Released on the Warwick label in 1959, it features the great pianist Tommy Flanagan, rhythm guitarist Danny Barker, bassist Tommy Potter, and drummer Papa Jo Jones.

It’s a superb and accomplished band. “I Love Paris” opens the record with a bang. Papa Jo’s rimshots answer Osborne's swinging minor-key lines before the band enters, hard as a rock. This track instantly encourages the listener to stick around for more.

I can’t help thinking of Christian as well as Les Paul on “How High the Moon,” but Osborne does her own thing. She’s bluesy, melodic, and powerful. Gotta love Tommy Flanagan’s last note of his opening solo line that is perfectly a half-step off from what I expect. Most every time I hear it, I say “Ha!” out loud.

“Mary’s Goodbye Blues” is another favorite of mine. It’s blue and swinging but never departs from a candlelit midnight hour. That’s not easy to do, and unless everyone is in the zone, the compulsion to make something happen can prevent anything real from happening at all. Osborne and the group succeed beautifully at keeping this performance blue. 

“I Found a New Baby” shows Osborne's technical prowess while she shreds memorable melodic lines that are interspersed with power octaves, and there is another great piano solo by Mr. Flanagan. “Sophisticated Lady” is lovely and introspective, with a memorable chord melody intro.

Mary Osborne (left) and Tal Farlow

Mary Osborne and Tal Farlow tracking 1954's Cats vs Chicks album that had male jazz artists trading licks with female artists for a fun, high-concept 'battle of the sexes' album. (Image credit: Michael Ochs Archives/Getty Images)

The changes of “Body and Soul” always separate the men from the boys, but Osborne’s playing seems effortless while she prioritizes melody over all else. Osborne is always on point and playing “music.” She doesn’t show off, and she doesn’t play for the guitarist in the front row, She conjures up atmosphere and the truth of the moment.

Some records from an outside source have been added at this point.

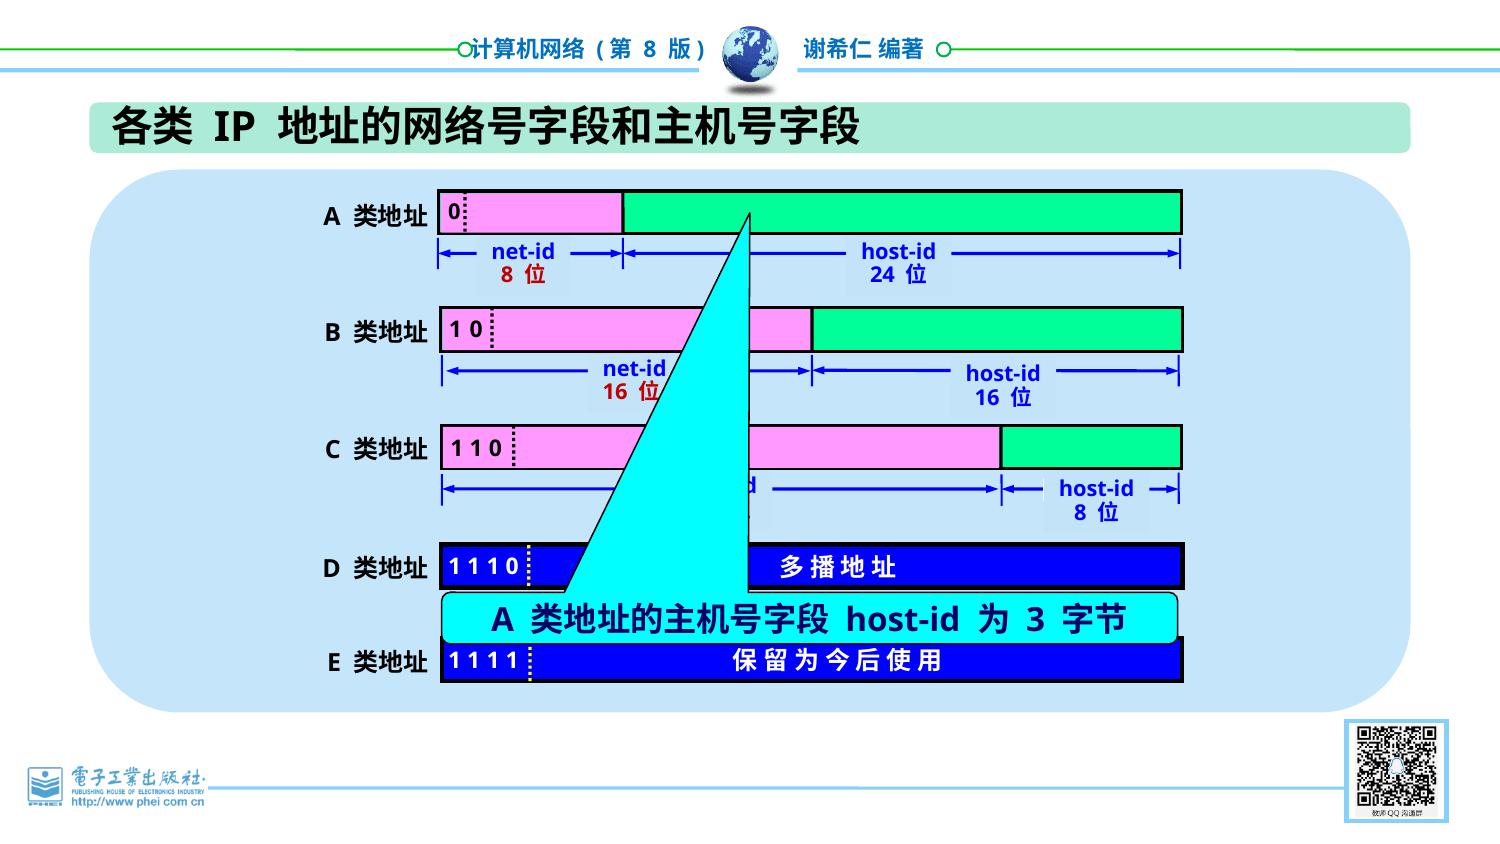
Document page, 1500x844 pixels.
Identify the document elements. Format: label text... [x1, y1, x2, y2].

text_box [87, 167, 1413, 715]
text_box 各类 IP 地址的网络号字段和主机号字段 [96, 92, 877, 158]
picture [1355, 724, 1438, 817]
text_box [89, 102, 96, 153]
picture [720, 24, 780, 92]
picture [23, 764, 208, 809]
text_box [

On the intro of “I Surrender Dear,” rhythm guitarist Danny Barker complements her playing perfectly before the band enters. Osborne surrounded herself with a world-class jazz militia, and every player on this record is a joy to hear. The LP’s last cut, “These Foolish Things,” feels like I’m sitting by a warm fire after a wonderful day.

It closes this excellent record perfectly. If you haven’t heard Mary Osborne, or are just a fan of Charlie Christian–style guitar playing, A Girl and Her Guitar is a must-have. It’s the kind of record one could transcribe or keep on replay to feel uplifted and energized by its vibe. Mary Osborne is the real deal.